About this exercise:
Write the records below out again word for word, with the pictures removed.
-------- Dataset records --------
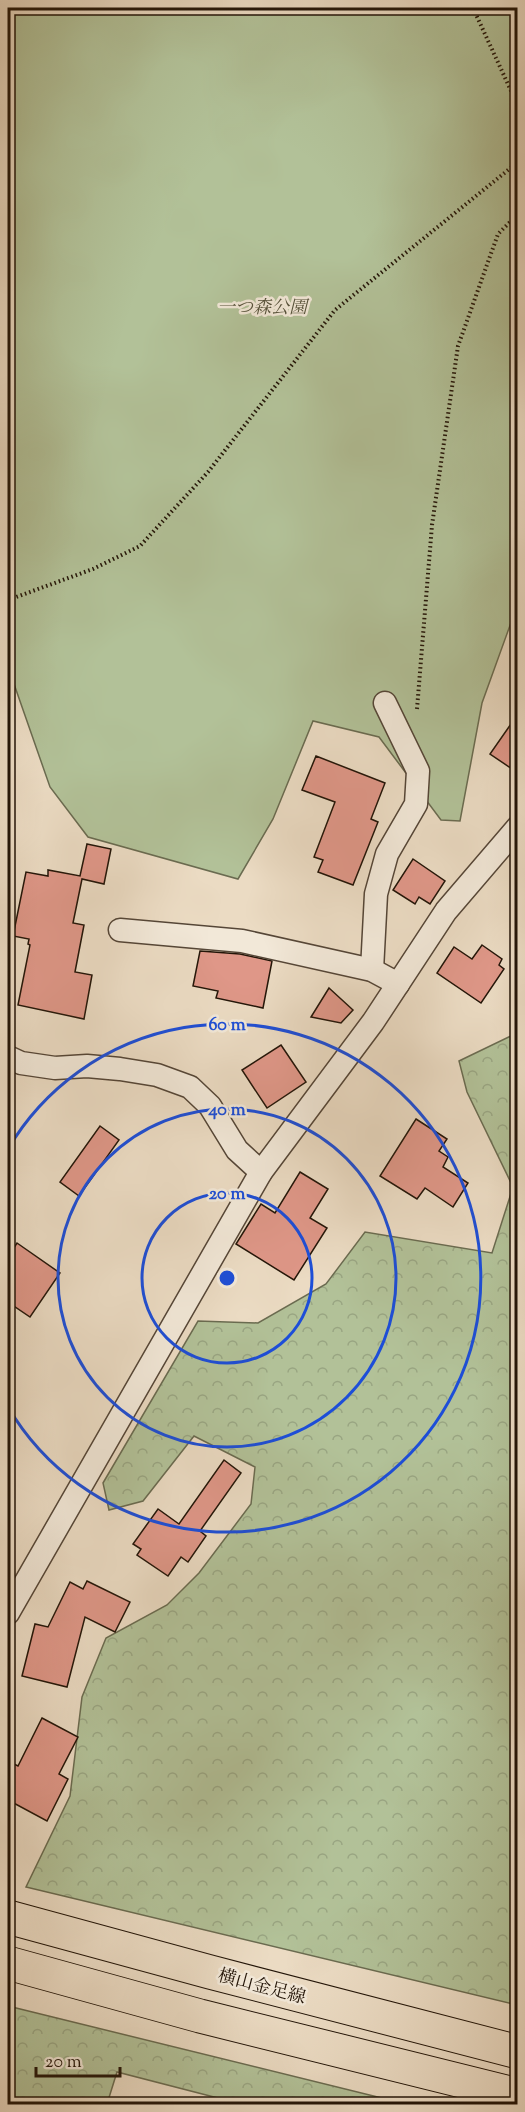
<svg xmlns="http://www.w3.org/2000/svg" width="525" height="2112" viewBox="0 0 525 2112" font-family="'Sorts Mill Goudy','Noto Serif JP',serif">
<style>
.forest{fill:url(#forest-crowns);stroke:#6a6b50;stroke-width:1.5}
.green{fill:#b2c198;stroke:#6a6b50;stroke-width:1.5}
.building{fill:#df9788;stroke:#231508;stroke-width:1.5}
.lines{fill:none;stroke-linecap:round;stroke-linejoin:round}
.street-casing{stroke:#554637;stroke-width:25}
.primary-casing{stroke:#231508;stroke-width:35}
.path{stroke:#231508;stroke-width:4;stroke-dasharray:1.5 3;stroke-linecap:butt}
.street{stroke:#f2e8d8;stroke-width:22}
.primary{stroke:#ebdbc3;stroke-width:33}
.ring{fill:none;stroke:#1d4ed8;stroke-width:3}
.labels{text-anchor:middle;stroke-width:5;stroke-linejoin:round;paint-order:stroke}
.park-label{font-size:18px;font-style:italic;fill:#55513a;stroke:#f2e8d8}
.street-label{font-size:18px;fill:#231508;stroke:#f2e8d8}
.centre{fill:#1d4ed8;stroke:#f2e8d8;stroke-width:3}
.ring-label{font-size:18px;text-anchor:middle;font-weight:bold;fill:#1d4ed8;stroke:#f2e8d8;stroke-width:5;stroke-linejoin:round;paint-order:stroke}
</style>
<defs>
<pattern id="forest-crowns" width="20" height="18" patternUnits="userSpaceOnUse" patternTransform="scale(1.5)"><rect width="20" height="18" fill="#b2c198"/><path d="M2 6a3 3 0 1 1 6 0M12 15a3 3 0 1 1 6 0" fill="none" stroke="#99a582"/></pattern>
</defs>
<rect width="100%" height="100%" fill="#ebdbc3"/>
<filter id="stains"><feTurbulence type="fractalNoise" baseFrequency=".00333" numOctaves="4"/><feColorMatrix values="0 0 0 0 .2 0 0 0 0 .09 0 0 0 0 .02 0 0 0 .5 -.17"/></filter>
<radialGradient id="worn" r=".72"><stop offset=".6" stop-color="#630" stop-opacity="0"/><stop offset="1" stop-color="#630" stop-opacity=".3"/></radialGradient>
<g class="forest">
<polygon points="515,1034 518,1036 517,2005 26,1887 70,1796 82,1697 106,1638 167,1605 199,1573 251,1504 255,1467 194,1436 143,1501 109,1510 103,1483 198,1321 258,1323 326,1284 365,1232 492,1253 513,1187 467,1092 459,1061"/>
<polygon points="8,2006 406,2104 241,2104 117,2072 107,2104 8,2104"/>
</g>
<polygon class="green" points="8,8 517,8 517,606 482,703 460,821 441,820 379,737 313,721 273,819 238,879 88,837 50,787 14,684 8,679"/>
<g class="building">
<polygon points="518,714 518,773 490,754"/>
<polygon points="316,756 385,783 371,819 378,822 353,885 318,872 323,860 314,857 335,802 302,790"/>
<polygon points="87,844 111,849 104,884 82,879 73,923 84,925 75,972 92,975 84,1019 18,1005 30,945 28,944 29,939 13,936 26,872 48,876 48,870 80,876"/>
<polygon points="413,859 445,881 430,904 419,897 415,904 393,890"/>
<polygon points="482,945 502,959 499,965 504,969 481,1003 437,973 454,947 472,959"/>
<polygon points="200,951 240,954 272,961 263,1008 216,998 218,991 193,986"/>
<polygon points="329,988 353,1010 341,1023 311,1017"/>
<polygon points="281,1045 306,1082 267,1108 242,1070"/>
<polygon points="416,1119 447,1139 439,1151 448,1157 443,1167 468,1183 453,1207 425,1188 417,1199 380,1176"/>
<polygon points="100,1126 119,1140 79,1196 60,1182"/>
<polygon points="300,1172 328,1189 310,1218 327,1228 294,1280 236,1244 261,1204 275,1213"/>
<polygon points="17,1243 60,1273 30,1317 8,1302 8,1257"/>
<polygon points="224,1460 241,1473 200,1531 206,1536 188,1562 181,1557 168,1576 137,1555 141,1549 133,1544 158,1509 179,1524"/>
<polygon points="87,1581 130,1602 115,1632 85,1617 67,1687 22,1676 35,1624 48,1627 70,1582 83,1589"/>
<polygon points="42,1718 78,1737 59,1774 68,1779 47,1821 8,1800 8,1761 18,1766"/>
</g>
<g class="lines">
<g class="street-casing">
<g id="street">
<polyline points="120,930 242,941 372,970 398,984"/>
<polyline points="372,970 376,894 387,854 416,804 418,771 385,703"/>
<polyline points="8,1057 21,1063 55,1068 87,1066 120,1069 157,1075 190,1087 210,1106 237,1150 261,1172"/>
<polyline points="8,1613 261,1172 373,1022 446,911 518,827"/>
</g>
</g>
<g class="primary-casing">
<g id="primary">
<polyline points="8,1917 210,1972 518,2052"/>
<polyline points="8,1963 200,2016 518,2095"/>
</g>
</g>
<g class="path">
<polyline points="473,8 518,106"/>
<polyline points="8,600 93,569 140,546 208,472 335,310 518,162"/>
<polyline points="417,709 432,525 458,346 498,234 518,214"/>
</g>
<use href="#street" class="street"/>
<use href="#primary" class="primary"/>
</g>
<g class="ring">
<circle cx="227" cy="1278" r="85"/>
<circle cx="227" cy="1278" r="169"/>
<path d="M8 1149A254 254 0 1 1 8 1407"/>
</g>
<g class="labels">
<g class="park-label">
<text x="262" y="313">一つ森公園</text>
</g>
<g class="street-label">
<text transform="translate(262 1986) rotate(15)" y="6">横山金足線</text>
</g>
</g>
<circle cx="227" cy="1278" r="9" class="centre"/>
<g class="ring-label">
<text x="227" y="1030">60 m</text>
<text x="227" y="1115">40 m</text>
<text x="227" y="1199">20 m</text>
</g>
<rect width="525" height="2112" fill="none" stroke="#ebdbc3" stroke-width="30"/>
<rect x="9" y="9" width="507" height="2094" fill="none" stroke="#231508" stroke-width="3"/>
<rect x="15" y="15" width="495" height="2082" fill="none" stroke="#231508" stroke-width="1.5"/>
<path d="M36 2067v9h84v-9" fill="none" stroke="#231508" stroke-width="3"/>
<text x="45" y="2067" font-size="18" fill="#231508" stroke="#f2e8d8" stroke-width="4.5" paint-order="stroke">20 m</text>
<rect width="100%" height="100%" filter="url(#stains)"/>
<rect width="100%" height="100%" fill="url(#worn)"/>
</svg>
--------
Response area:
<svg xmlns="http://www.w3.org/2000/svg" width="525" height="2112" viewBox="0 0 525 2112" font-family="'Sorts Mill Goudy','Noto Serif JP',serif">
<style>
.forest{fill:url(#forest-crowns);stroke:#6a6b50;stroke-width:1.5}
.green{fill:#b2c198;stroke:#6a6b50;stroke-width:1.5}
.building{fill:#df9788;stroke:#231508;stroke-width:1.5}
.lines{fill:none;stroke-linecap:round;stroke-linejoin:round}
.street-casing{stroke:#554637;stroke-width:25}
.primary-casing{stroke:#231508;stroke-width:35}
.path{stroke:#231508;stroke-width:4;stroke-dasharray:1.5 3;stroke-linecap:butt}
.street{stroke:#f2e8d8;stroke-width:22}
.primary{stroke:#ebdbc3;stroke-width:33}
.ring{fill:none;stroke:#1d4ed8;stroke-width:3}
.labels{text-anchor:middle;stroke-width:5;stroke-linejoin:round;paint-order:stroke}
.park-label{font-size:18px;font-style:italic;fill:#55513a;stroke:#f2e8d8}
.street-label{font-size:18px;fill:#231508;stroke:#f2e8d8}
.centre{fill:#1d4ed8;stroke:#f2e8d8;stroke-width:3}
.ring-label{font-size:18px;text-anchor:middle;font-weight:bold;fill:#1d4ed8;stroke:#f2e8d8;stroke-width:5;stroke-linejoin:round;paint-order:stroke}
</style>
<defs>
<pattern id="forest-crowns" width="20" height="18" patternUnits="userSpaceOnUse" patternTransform="scale(1.5)"><rect width="20" height="18" fill="#b2c198"/><path d="M2 6a3 3 0 1 1 6 0M12 15a3 3 0 1 1 6 0" fill="none" stroke="#99a582"/></pattern>
</defs>
<rect width="100%" height="100%" fill="#ebdbc3"/>
<filter id="stains"><feTurbulence type="fractalNoise" baseFrequency=".00333" numOctaves="4"/><feColorMatrix values="0 0 0 0 .2 0 0 0 0 .09 0 0 0 0 .02 0 0 0 .5 -.17"/></filter>
<radialGradient id="worn" r=".72"><stop offset=".6" stop-color="#630" stop-opacity="0"/><stop offset="1" stop-color="#630" stop-opacity=".3"/></radialGradient>
<g class="forest">
<polygon points="515,1034 518,1036 517,2005 26,1887 70,1796 82,1697 106,1638 167,1605 199,1573 251,1504 255,1467 194,1436 143,1501 109,1510 103,1483 198,1321 258,1323 326,1284 365,1232 492,1253 513,1187 467,1092 459,1061"/>
<polygon points="8,2006 406,2104 241,2104 117,2072 107,2104 8,2104"/>
</g>
<polygon class="green" points="8,8 517,8 517,606 482,703 460,821 441,820 379,737 313,721 273,819 238,879 88,837 50,787 14,684 8,679"/>
<g class="building">
<polygon points="518,714 518,773 490,754"/>
<polygon points="316,756 385,783 371,819 378,822 353,885 318,872 323,860 314,857 335,802 302,790"/>
<polygon points="87,844 111,849 104,884 82,879 73,923 84,925 75,972 92,975 84,1019 18,1005 30,945 28,944 29,939 13,936 26,872 48,876 48,870 80,876"/>
<polygon points="413,859 445,881 430,904 419,897 415,904 393,890"/>
<polygon points="482,945 502,959 499,965 504,969 481,1003 437,973 454,947 472,959"/>
<polygon points="200,951 240,954 272,961 263,1008 216,998 218,991 193,986"/>
<polygon points="329,988 353,1010 341,1023 311,1017"/>
<polygon points="281,1045 306,1082 267,1108 242,1070"/>
<polygon points="416,1119 447,1139 439,1151 448,1157 443,1167 468,1183 453,1207 425,1188 417,1199 380,1176"/>
<polygon points="100,1126 119,1140 79,1196 60,1182"/>
<polygon points="300,1172 328,1189 310,1218 327,1228 294,1280 236,1244 261,1204 275,1213"/>
<polygon points="17,1243 60,1273 30,1317 8,1302 8,1257"/>
<polygon points="224,1460 241,1473 200,1531 206,1536 188,1562 181,1557 168,1576 137,1555 141,1549 133,1544 158,1509 179,1524"/>
<polygon points="87,1581 130,1602 115,1632 85,1617 67,1687 22,1676 35,1624 48,1627 70,1582 83,1589"/>
<polygon points="42,1718 78,1737 59,1774 68,1779 47,1821 8,1800 8,1761 18,1766"/>
</g>
<g class="lines">
<g class="street-casing">
<g id="street">
<polyline points="120,930 242,941 372,970 398,984"/>
<polyline points="372,970 376,894 387,854 416,804 418,771 385,703"/>
<polyline points="8,1057 21,1063 55,1068 87,1066 120,1069 157,1075 190,1087 210,1106 237,1150 261,1172"/>
<polyline points="8,1613 261,1172 373,1022 446,911 518,827"/>
</g>
</g>
<g class="primary-casing">
<g id="primary">
<polyline points="8,1917 210,1972 518,2052"/>
<polyline points="8,1963 200,2016 518,2095"/>
</g>
</g>
<g class="path">
<polyline points="473,8 518,106"/>
<polyline points="8,600 93,569 140,546 208,472 335,310 518,162"/>
<polyline points="417,709 432,525 458,346 498,234 518,214"/>
</g>
<use href="#street" class="street"/>
<use href="#primary" class="primary"/>
</g>
<g class="ring">
<circle cx="227" cy="1278" r="85"/>
<circle cx="227" cy="1278" r="169"/>
<path d="M8 1149A254 254 0 1 1 8 1407"/>
</g>
<g class="labels">
<g class="park-label">
<text x="262" y="313">一つ森公園</text>
</g>
<g class="street-label">
<text transform="translate(262 1986) rotate(15)" y="6">横山金足線</text>
</g>
</g>
<circle cx="227" cy="1278" r="9" class="centre"/>
<g class="ring-label">
<text x="227" y="1030">60 m</text>
<text x="227" y="1115">40 m</text>
<text x="227" y="1199">20 m</text>
</g>
<rect width="525" height="2112" fill="none" stroke="#ebdbc3" stroke-width="30"/>
<rect x="9" y="9" width="507" height="2094" fill="none" stroke="#231508" stroke-width="3"/>
<rect x="15" y="15" width="495" height="2082" fill="none" stroke="#231508" stroke-width="1.5"/>
<path d="M36 2067v9h84v-9" fill="none" stroke="#231508" stroke-width="3"/>
<text x="45" y="2067" font-size="18" fill="#231508" stroke="#f2e8d8" stroke-width="4.5" paint-order="stroke">20 m</text>
<rect width="100%" height="100%" filter="url(#stains)"/>
<rect width="100%" height="100%" fill="url(#worn)"/>
</svg>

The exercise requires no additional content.